> **ACTIVITY**: Can you retype the stretch of the flight-home account below from "At 4:22, we" through "just fine, though."?

> **EXTRACT**:
▼▼▼

At 4:22, we took off.
Our flight home was beautiful with an amazing view of the sun as it set in the west.
Our arrival in Charlotte was indeed accompanied by some bumpy weather, though. It was pretty windy then, so if it had been windier earlier I’m glad they kept us on the ground for as long as they did. I don’t take too well to having my plane tossed around in the air. The pilots got us down just fine, though.
We went through our carry-on bags once they were returned to us at the jet-way. Nothing seemed to be broken at first glance, but when we went back through them the following day we did find that part of Ash’s clay cooking set had been broken and a couple of the clay sun-faces I had were chipped. We also learned from the Continental Airlines website that their basic policy on this is that even if it IS their fault it’s not their fault, they take no responsibility and they won’t be reimbursing anyone for any items that they damaged. Thanks Continental.
By the time of our late arrival, Andrew had indeed missed his flight. But he was able to make arrangements to pick up a flight the following morning and could come stay with us at Ma & Pa’s back in Hildebran and drive over in the morning.
In a reverse of our first day at the airport, we shuttle bused with our luggage back to Dr. Allen’s truck. I was even wearing the same clothes, and pulled my hoodie/pillow out of my bag to keep me warm against the North Carolina chill. I had hoped the bus driver who’d marveled at all the bags we had two weeks ago would be our driver, but it wasn’t him.

▲▲▲

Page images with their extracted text
▼▼▼

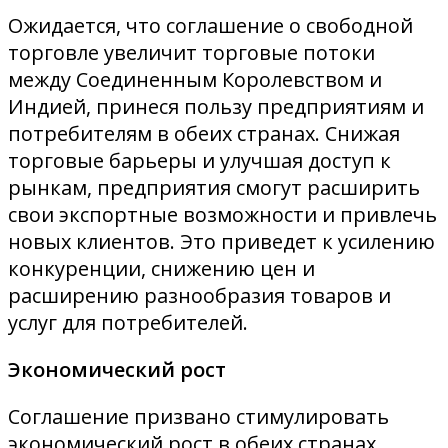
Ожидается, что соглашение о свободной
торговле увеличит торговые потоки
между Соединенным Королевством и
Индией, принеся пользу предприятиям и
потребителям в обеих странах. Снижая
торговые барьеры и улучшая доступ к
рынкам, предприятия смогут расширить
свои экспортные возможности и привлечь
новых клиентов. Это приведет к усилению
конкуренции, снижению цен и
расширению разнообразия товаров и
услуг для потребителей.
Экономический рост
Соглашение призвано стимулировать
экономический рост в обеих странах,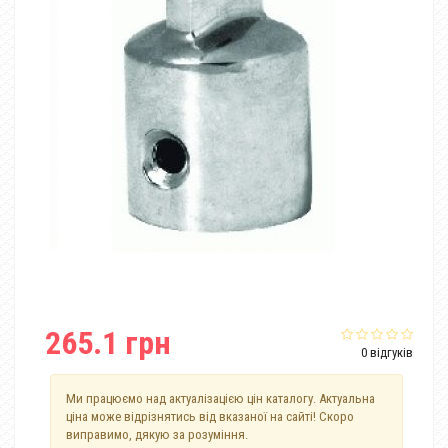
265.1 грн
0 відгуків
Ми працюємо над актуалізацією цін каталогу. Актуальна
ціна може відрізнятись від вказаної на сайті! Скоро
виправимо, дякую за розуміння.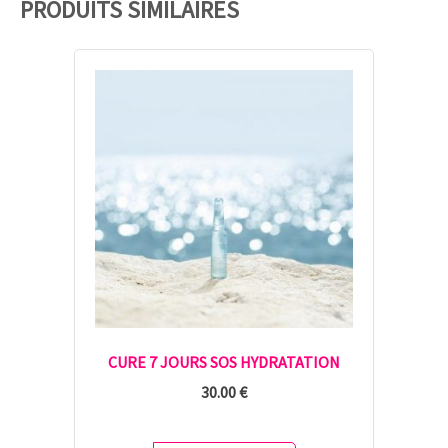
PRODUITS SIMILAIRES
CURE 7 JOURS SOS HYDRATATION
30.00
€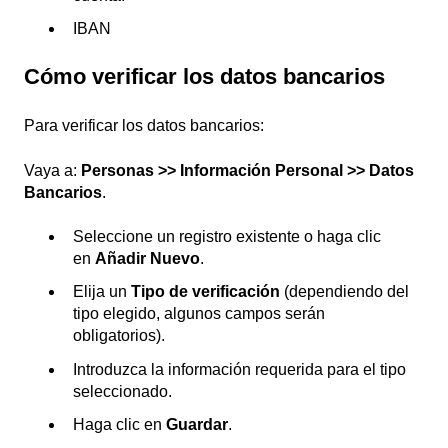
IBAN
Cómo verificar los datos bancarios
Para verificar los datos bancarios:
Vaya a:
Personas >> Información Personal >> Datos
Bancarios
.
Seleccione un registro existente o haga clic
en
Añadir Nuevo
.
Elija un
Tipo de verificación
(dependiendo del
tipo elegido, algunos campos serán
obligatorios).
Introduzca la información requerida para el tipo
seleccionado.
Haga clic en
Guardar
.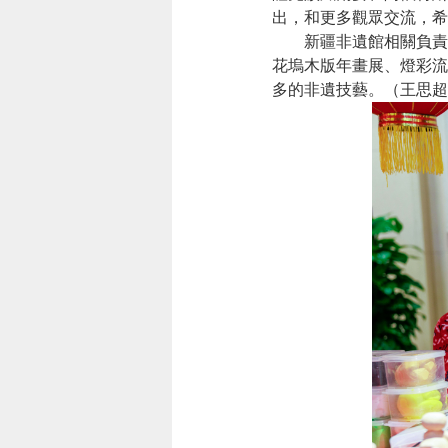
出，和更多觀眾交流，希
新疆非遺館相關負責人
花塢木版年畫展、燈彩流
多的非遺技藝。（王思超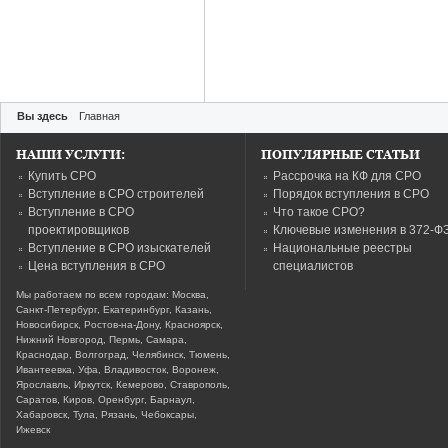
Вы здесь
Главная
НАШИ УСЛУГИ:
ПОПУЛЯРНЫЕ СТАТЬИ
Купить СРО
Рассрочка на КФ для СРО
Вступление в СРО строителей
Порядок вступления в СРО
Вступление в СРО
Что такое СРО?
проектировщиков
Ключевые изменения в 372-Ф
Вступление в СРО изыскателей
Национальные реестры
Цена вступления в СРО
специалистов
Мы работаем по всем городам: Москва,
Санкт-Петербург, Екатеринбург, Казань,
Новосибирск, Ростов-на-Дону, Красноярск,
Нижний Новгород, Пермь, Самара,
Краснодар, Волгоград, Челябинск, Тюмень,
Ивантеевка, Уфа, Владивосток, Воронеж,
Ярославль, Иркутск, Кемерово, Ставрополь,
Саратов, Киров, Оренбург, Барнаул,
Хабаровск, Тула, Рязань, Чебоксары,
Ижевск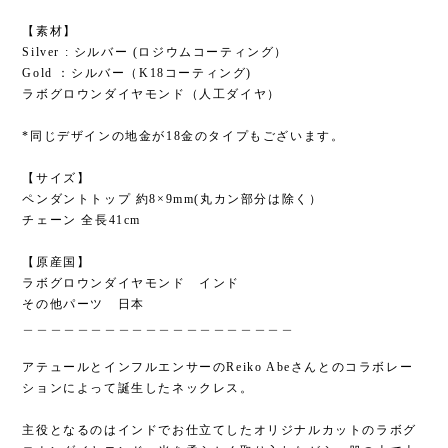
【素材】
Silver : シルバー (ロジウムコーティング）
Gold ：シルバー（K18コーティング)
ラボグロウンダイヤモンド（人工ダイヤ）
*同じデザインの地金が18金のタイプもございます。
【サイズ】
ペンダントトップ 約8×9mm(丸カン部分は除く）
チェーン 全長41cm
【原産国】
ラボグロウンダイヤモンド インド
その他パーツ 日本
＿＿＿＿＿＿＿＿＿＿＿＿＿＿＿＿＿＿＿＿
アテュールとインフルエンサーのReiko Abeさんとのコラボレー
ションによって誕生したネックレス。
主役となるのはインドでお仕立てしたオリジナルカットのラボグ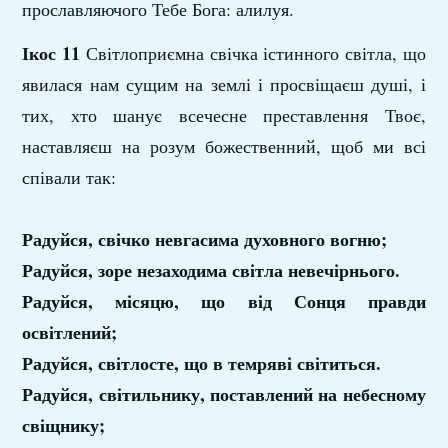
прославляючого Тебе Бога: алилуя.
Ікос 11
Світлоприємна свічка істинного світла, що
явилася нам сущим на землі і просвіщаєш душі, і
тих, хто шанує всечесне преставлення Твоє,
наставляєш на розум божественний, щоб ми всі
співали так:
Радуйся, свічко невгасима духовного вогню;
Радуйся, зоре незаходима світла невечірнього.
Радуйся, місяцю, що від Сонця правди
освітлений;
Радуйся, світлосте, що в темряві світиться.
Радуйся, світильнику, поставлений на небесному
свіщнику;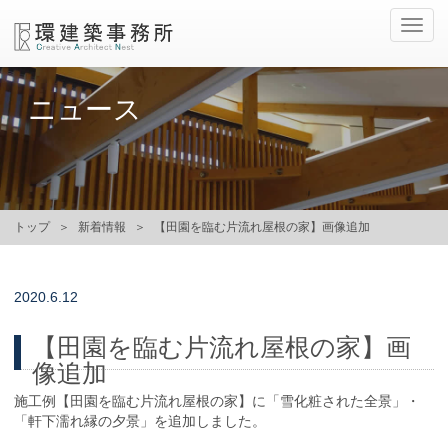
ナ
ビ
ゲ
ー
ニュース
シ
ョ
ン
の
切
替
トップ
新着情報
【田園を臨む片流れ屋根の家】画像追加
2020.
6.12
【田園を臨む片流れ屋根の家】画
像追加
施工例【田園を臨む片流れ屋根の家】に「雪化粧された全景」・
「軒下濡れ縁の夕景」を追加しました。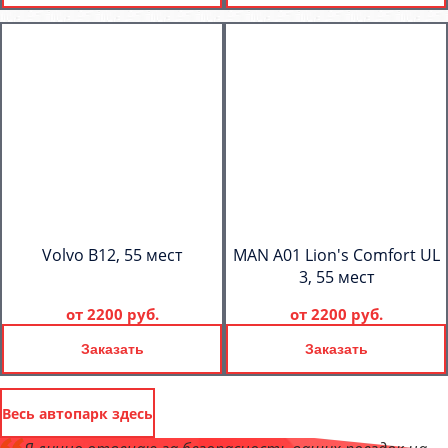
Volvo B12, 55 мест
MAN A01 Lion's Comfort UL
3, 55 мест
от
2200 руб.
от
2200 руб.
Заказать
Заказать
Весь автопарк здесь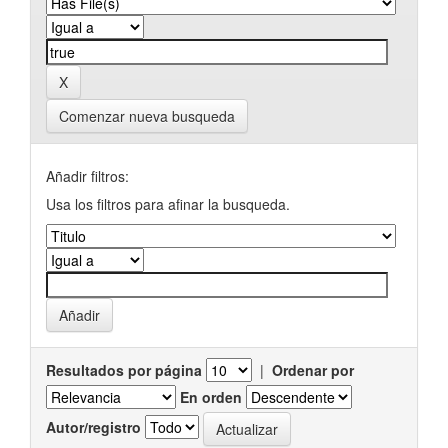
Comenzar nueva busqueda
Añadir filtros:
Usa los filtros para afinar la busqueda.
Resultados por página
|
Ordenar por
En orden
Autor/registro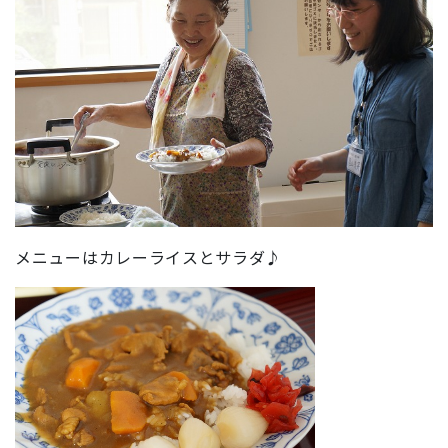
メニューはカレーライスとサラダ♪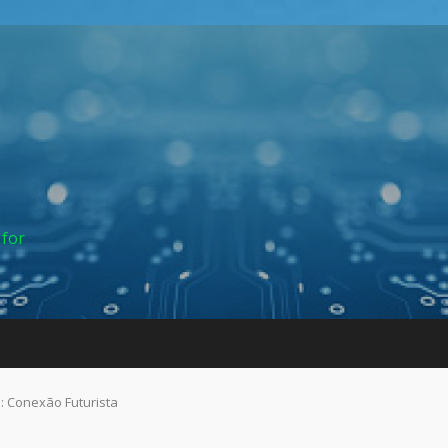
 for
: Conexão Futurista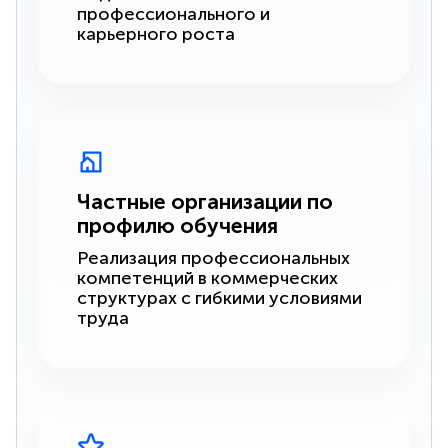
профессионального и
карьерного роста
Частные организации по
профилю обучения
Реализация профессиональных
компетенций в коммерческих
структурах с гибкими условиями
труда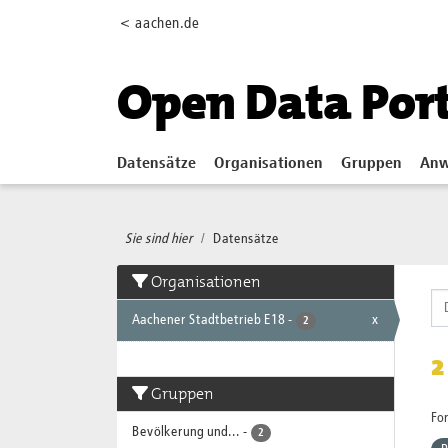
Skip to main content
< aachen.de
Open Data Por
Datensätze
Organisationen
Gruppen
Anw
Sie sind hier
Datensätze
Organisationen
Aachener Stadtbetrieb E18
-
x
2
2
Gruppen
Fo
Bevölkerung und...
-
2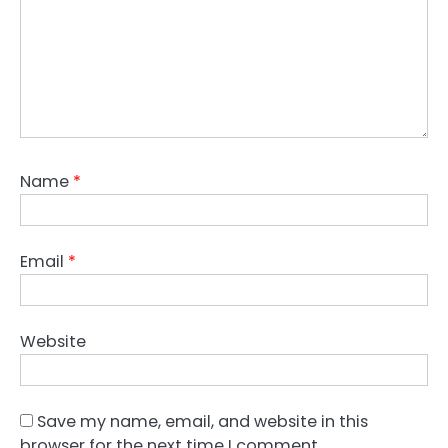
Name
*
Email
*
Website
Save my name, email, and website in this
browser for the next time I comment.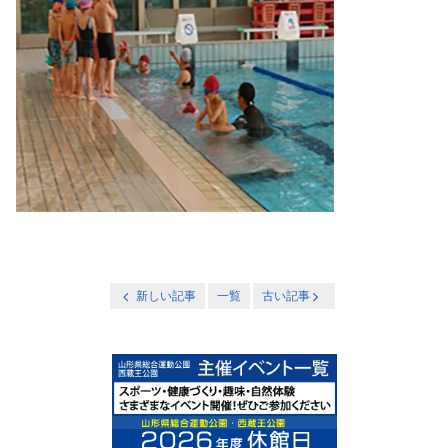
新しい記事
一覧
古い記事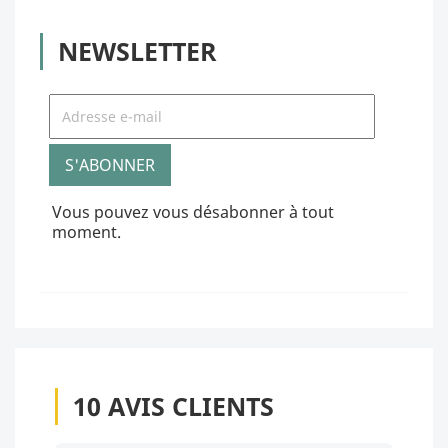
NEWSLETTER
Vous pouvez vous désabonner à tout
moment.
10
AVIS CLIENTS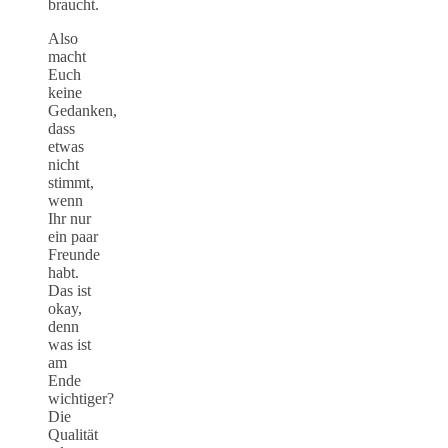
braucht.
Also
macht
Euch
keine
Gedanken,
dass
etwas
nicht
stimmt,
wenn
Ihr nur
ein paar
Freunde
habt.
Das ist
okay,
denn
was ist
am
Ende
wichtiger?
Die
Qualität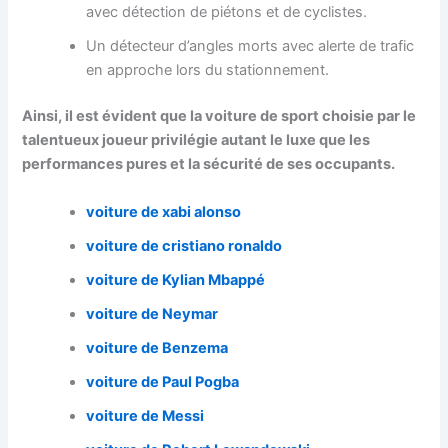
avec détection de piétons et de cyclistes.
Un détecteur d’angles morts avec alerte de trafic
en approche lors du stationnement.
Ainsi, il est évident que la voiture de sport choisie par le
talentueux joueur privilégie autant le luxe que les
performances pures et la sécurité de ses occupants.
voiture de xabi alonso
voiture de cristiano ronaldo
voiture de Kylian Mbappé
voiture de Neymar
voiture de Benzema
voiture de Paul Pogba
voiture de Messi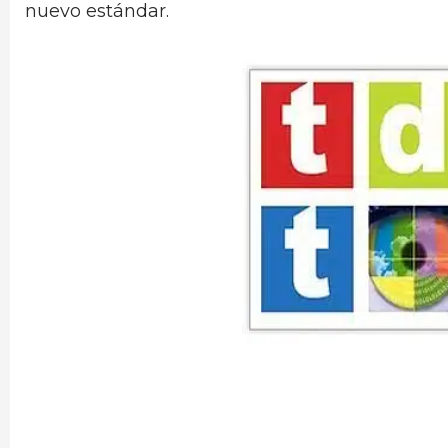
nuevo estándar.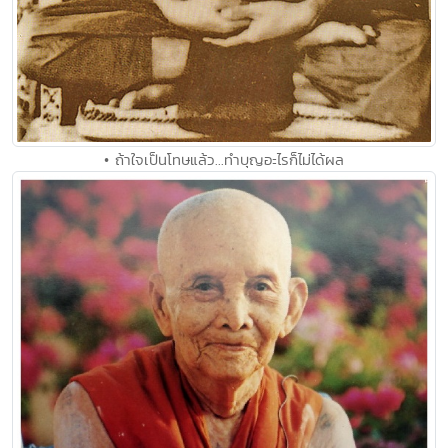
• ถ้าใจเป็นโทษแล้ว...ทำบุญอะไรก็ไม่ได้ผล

▲▲▲

> **RESPONSE BOX**:
At 4:22, we took off.
Our flight home was beautiful with an amazing view of the sun as it set in the west.
Our arrival in Charlotte was indeed accompanied by some bumpy weather, though. It was pretty windy then, so if it had been windier earlier I’m glad they kept us on the ground for as long as they did. I don’t take too well to having my plane tossed around in the air. The pilots got us down just fine, though.